Produktion für regulierte Workloads. Standard für jeden Workflow unter KI-Verordnung, DSGVO, DORA, NIS 2 oder HIPAA. Die einfachste Antwort auf die Frage „beweise, dass das LLM nie Identität im Klartext gesehen hat“.

Antwortform

content[0].text referenziert Platzhalter, die für den Aufrufer rehydriert werden. metadata.dsa_compliance trägt dieselben Felder wie Observe. Das signierte Zertifikat unter veil_certificate_url dokumentiert, welche Entitäten von welcher Sanitizer-Schicht mit welchem Manifest-Hash redigiert wurden.

Compliance- + Audit-Implikationen

Bildet direkt auf DSGVO Art. 25 (Datenschutz durch Technikgestaltung) und Art. 32 (Sicherheit der Verarbeitung) ab. KI-Verordnung Art. 10 + Art. 12 + Art. 14 + Art. 15-Mappings folgen aus der Sanitizer-Pipeline plus der Append-only-Audit-Kette. Der signierte Beleg ist das Artefakt, das eine Aufsicht prüft.

Konfiguration

# Standard — keine Konfiguration nötig
# Jeder neue API-Key startet in Enforce.
# Zum Inspizieren:
# admin: GET /admin/keys/{key_id}  → mcp_system_policy: "sanitize"
# (oder schlicht ungesetzt, was zu Sanitize-und-Redigieren defaultet).

Block

Bald verfügbar

Verweigern. Gateway antwortet mit HTTP 403, sobald PII erkannt wird. Keine Inferenz.

Block ist die strengste Haltung. Jede PII-Erkennung in irgendeiner Sanitizer-Schicht bricht die Anfrage ab, bevor sie den Inferenz-Anbieter erreicht. Das Gateway antwortet mit HTTP 403 und einem strukturierten Fehler-Body, der die gefundenen Entitäten auflistet.

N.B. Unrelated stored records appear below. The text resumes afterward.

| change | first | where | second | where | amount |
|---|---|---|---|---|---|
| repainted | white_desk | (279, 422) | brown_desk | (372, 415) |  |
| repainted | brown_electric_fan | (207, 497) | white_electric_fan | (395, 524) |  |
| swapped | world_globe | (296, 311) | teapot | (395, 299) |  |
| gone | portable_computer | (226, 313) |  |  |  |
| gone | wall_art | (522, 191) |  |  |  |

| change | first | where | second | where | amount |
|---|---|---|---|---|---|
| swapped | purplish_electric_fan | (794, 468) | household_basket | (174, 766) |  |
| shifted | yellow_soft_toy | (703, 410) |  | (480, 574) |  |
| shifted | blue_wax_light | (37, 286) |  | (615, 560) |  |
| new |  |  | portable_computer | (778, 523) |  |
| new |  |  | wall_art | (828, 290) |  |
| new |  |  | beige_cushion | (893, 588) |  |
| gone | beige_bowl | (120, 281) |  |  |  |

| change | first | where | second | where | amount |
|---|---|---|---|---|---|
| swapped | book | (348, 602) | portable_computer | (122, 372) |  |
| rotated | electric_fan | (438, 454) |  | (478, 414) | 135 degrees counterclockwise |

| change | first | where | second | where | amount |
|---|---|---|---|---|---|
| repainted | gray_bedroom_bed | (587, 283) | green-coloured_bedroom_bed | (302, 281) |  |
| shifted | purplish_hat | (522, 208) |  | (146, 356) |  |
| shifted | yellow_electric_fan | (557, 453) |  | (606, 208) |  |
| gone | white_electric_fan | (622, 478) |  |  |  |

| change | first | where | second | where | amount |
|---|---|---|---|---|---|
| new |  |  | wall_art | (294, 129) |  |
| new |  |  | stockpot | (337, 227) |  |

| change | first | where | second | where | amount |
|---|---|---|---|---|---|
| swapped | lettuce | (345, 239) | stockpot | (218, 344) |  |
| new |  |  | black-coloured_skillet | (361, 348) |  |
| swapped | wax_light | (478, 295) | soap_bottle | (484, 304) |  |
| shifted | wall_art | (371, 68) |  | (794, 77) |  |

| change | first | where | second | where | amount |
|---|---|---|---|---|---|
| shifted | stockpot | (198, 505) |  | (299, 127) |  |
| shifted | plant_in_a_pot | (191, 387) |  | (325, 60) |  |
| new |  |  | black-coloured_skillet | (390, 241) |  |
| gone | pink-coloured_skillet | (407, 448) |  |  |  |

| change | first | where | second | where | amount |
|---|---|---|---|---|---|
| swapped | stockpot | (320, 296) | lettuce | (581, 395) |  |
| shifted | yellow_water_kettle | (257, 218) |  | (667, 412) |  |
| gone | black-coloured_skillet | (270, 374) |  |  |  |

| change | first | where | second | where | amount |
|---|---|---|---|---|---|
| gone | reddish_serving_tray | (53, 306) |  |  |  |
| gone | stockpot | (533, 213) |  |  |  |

Keine Inferenz, kein verbrauchtes Inferenz-Token, kein Zertifikat-mit-Output. Stattdessen wird ein Ablehnungs-Zertifikat ausgestellt, sodass die Audit-Kette weiterhin festhält, dass der Prompt versucht wurde.

Wann sinnvoll

Endpunkte, in denen der Prompt nie Identität enthalten darf — vollständig anonymisierte Forschungs-Workflows, öffentliche Demo-Endpunkte, interne Klassifikatoren, die nur auf Metadaten arbeiten. Jeder Workflow, in dem die Kosten eines Sanitizer-Misses höher sind als die Kosten einer abgelehnten Anfrage.

Antwortform

HTTP 403 mit Body { error: 'pii_detected', entities: [{ type, layer, count }], certificate_url }. Die Zertifikats-URL löst weiterhin auf und die Ablehnung wird auf der Audit-Kette verzeichnet — Beweis für „wir haben gefangen und verweigert“ statt für „nichts in den Logs“.

Compliance- + Audit-Implikationen

Stärkste Haltung für Workloads, in denen die Leak-Kosten höher sind als die Verfügbarkeits-Kosten. Das Ablehnungs-Zertifikat ist selbst Audit-Nachweis: eine Aufsicht sieht, dass das Gateway einen PII-führenden Prompt erkannt und verweigert hat — das ist substanziell besser als „nichts in den Logs“.

Konfiguration

# Bald verfügbar — Vorschau
# Sobald ausgeliefert, pro API-Key konfigurierbar:
# admin: PATCH /admin/keys/{key_id}  { "mode": "block" }
# Ablehnungs-Antworten folgen dem Standard-Fehler-Envelope
# dokumentiert unter /docs/api-reference.